Get Water! is a side-scrolling, endless runner game that provides a first-person perspective on daily life through the eyes of a young woman named Maya. Maya is not only an avatar in this game, but a role model for girls in similar circumstances. “Maya is a head-strong, book-loving, optimistic girl,” reads Get Water!’s Indiegogo page, which was created to attract crowdfunding for the project;  she embodies what we colloquially call ‘girl power.’ The ultimate goal at the end of the game’s obstacle circuit is that Maya attend school.

Though the game’s simplification of the challenges these women face may increase its appeal to its North American audience, it could also undercut Decode Global’s mission of raising awareness. The storyline presented in the game detracts from the nuances of water scarcity and the resultant lack of opportunity for women in rural India.

Decode Global’s campaigns on the ground, carried out through local partnerships, strive similarly to empower women through education.

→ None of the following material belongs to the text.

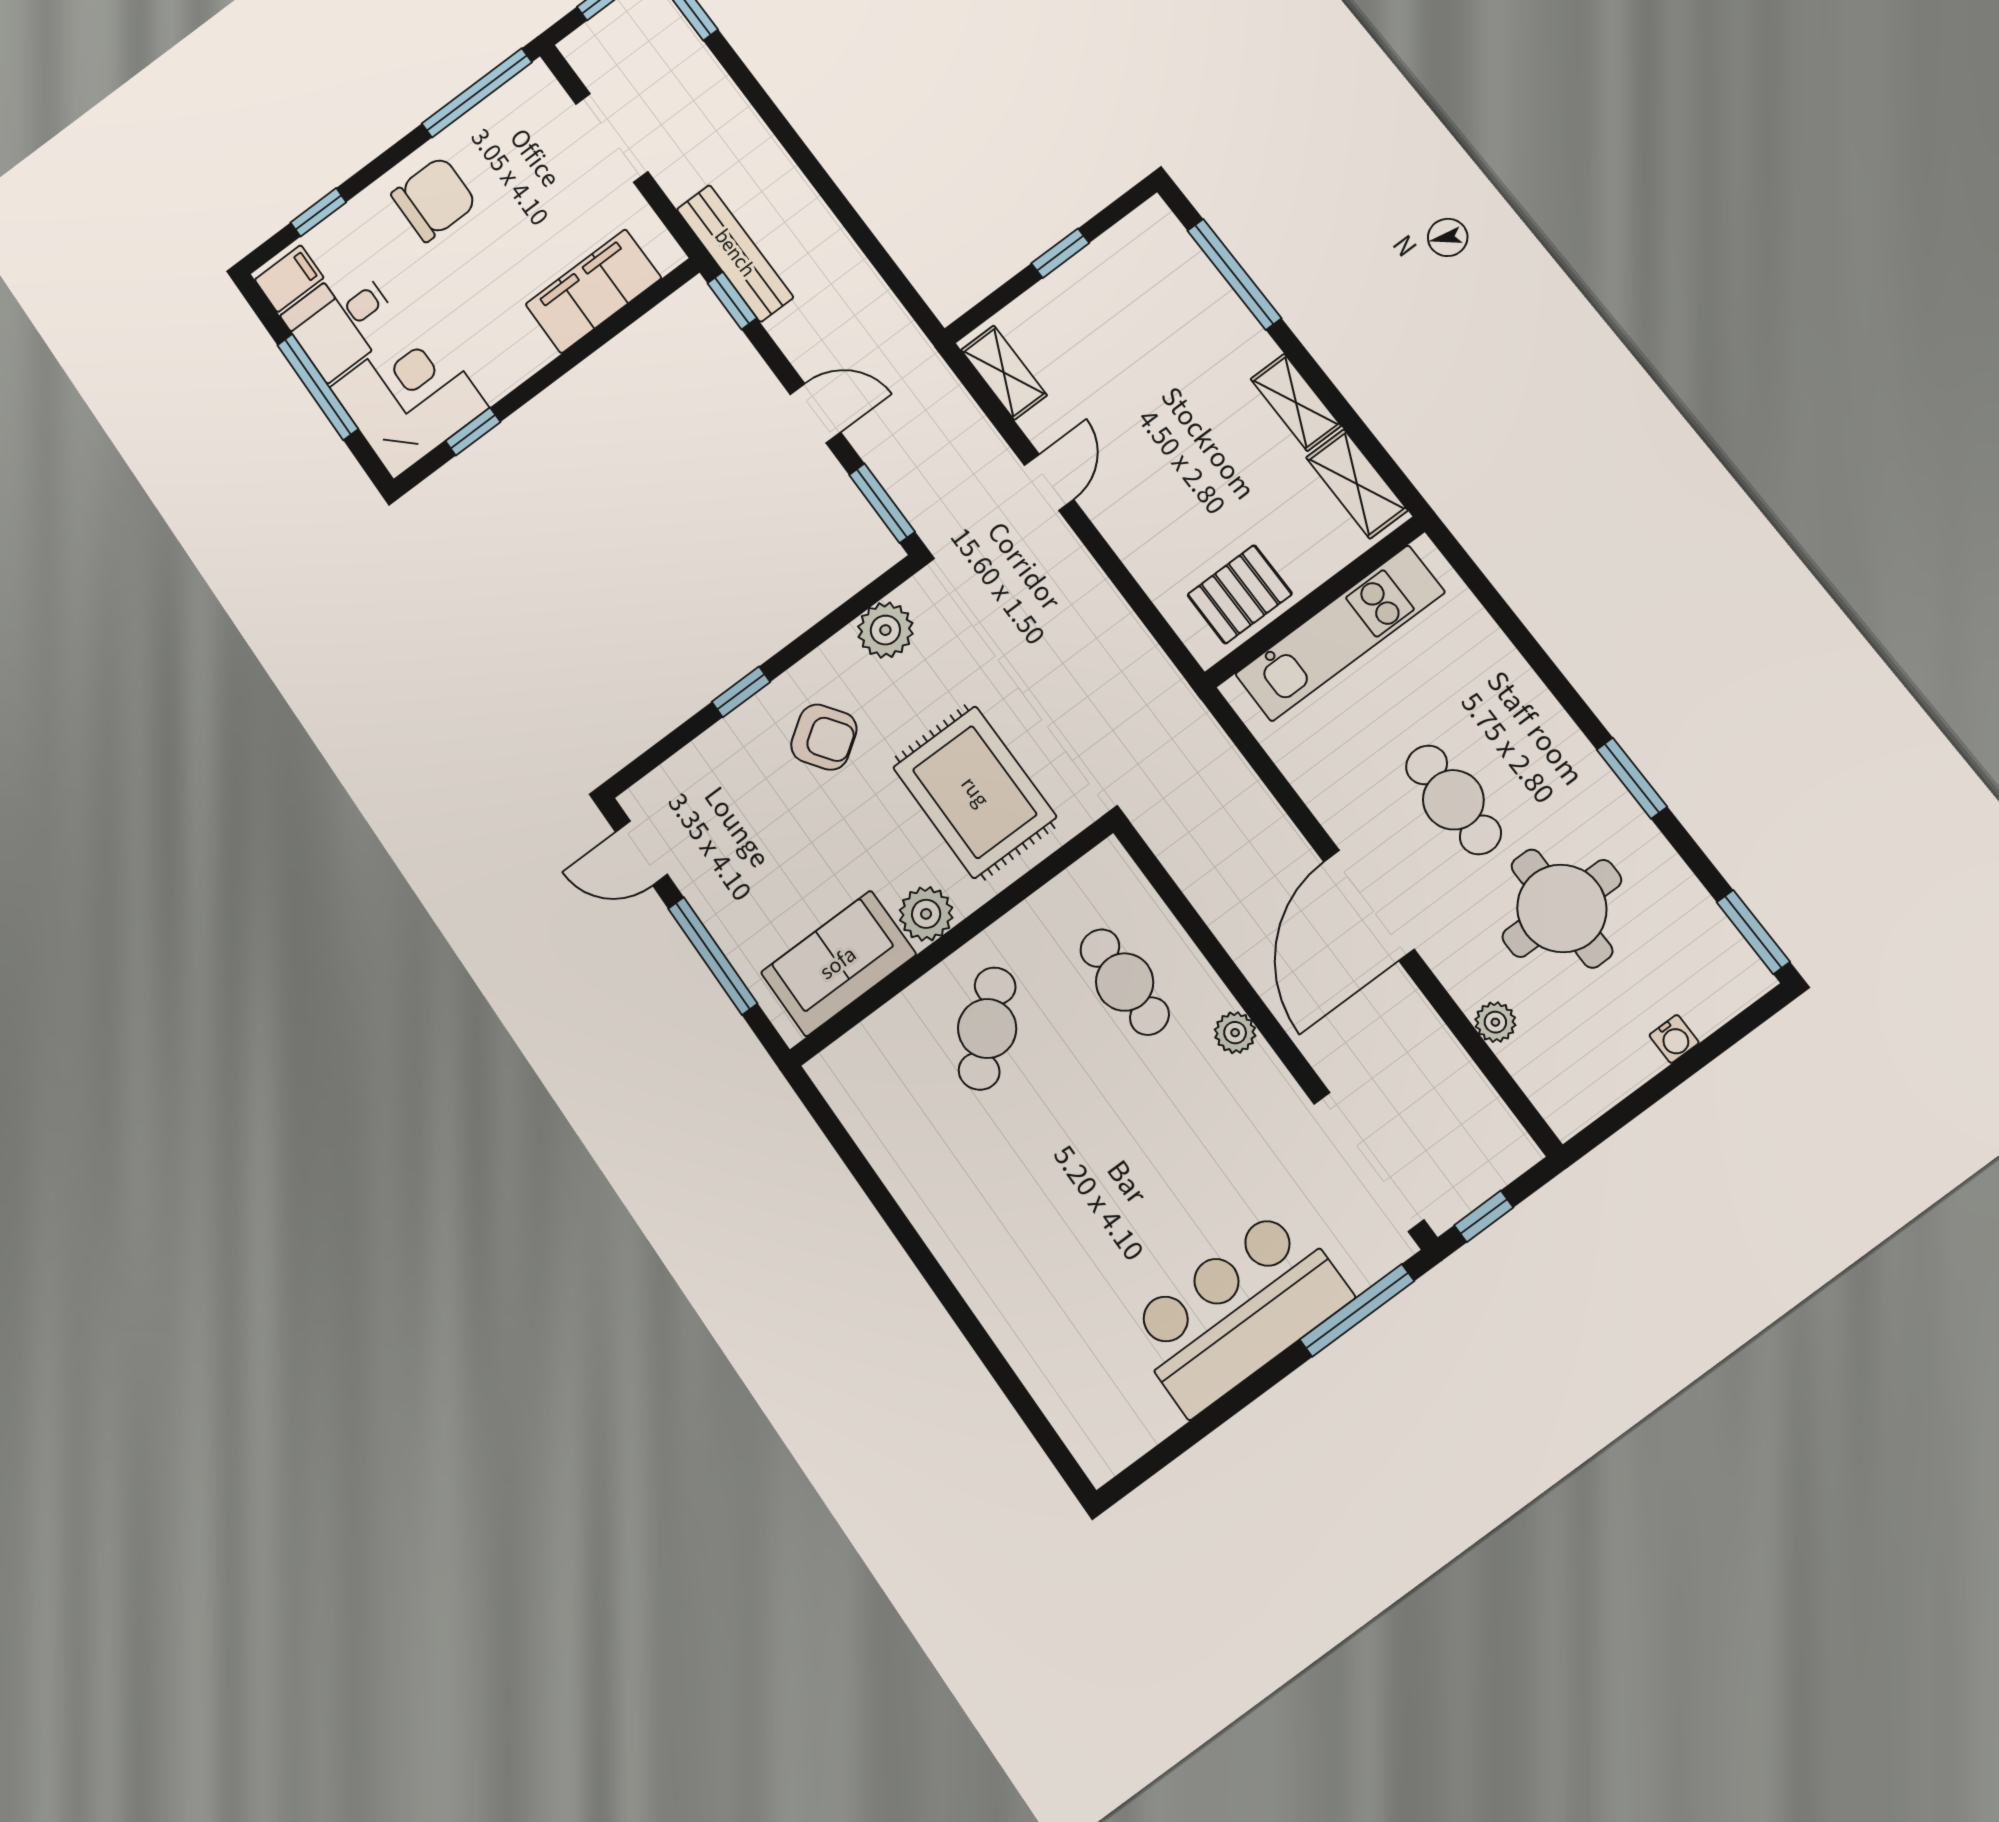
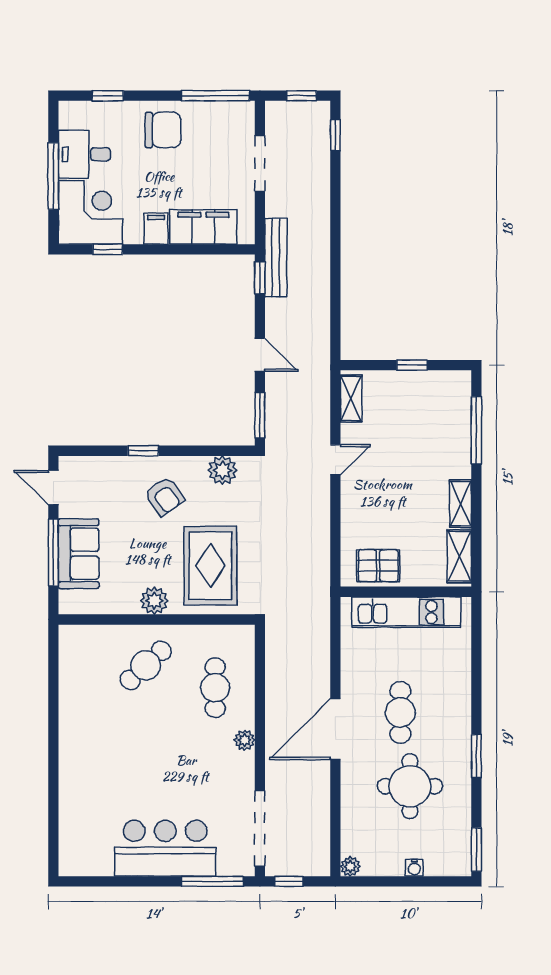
filing cabinet: (289, 279) -> (156, 228), moved, turned -90
sofa: (838, 963) -> (79, 554), moved, turned 90
plant: (1495, 1022) -> (350, 866), moved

In close partnership with New Delhi social enterprise Boond, which targets a range of social issues through grassroots initiatives, Decode Global has established a presence within the communities it aims to help. Boond’s workers advocate for the benefits of feminine hygiene in communities that are remote from supply-chain logistics. Decode Global is currently developing a mobile game for Boond’s women’s healthcare workers to integrate in their outreach to village schoolgirls. “We [at Decode] bring in the technology expertise, and Boond brings in the expertise of working in…very rural areas in India,” Mannella told The Daily.

In Maya’s gamified case, access to hygiene and water sanitation means being able to attain a proper education. Decode Global believes that their technology can do even more to empower these women. Beyond health outreach campaigns, Decode Global’s apps can support the development of small businesses. In low-resource communities, women are heavy users of the mobile technology to which they have access. Yet their technological needs get little attention. “We look at ways to build more applications and games that are beneficial to them, which can help them be more successful entrepreneurs,” said Mannella, “independent of anything else, that’s a big priority for us.”

Decode Global, in collaboration with Concordia University’s research centre in Technoculture, Art and Games and Dawson College, will launch a summer program that specifically focuses on games for social impact. Through such programs, the group aims to nurture the burgeoning games-for-change community in Montreal and to incubate future projects and innovations in the field. Whether games and partnerships such as this will truly encourage change through awareness-building and on-the-ground work – instead of merely fostering ‘slacktivism’ in its players – remains to be seen.

The Get Water! mobile app will be made available for iOS on World Water Day, March 22, 2013. The release of an Android-compatible app will follow in early April.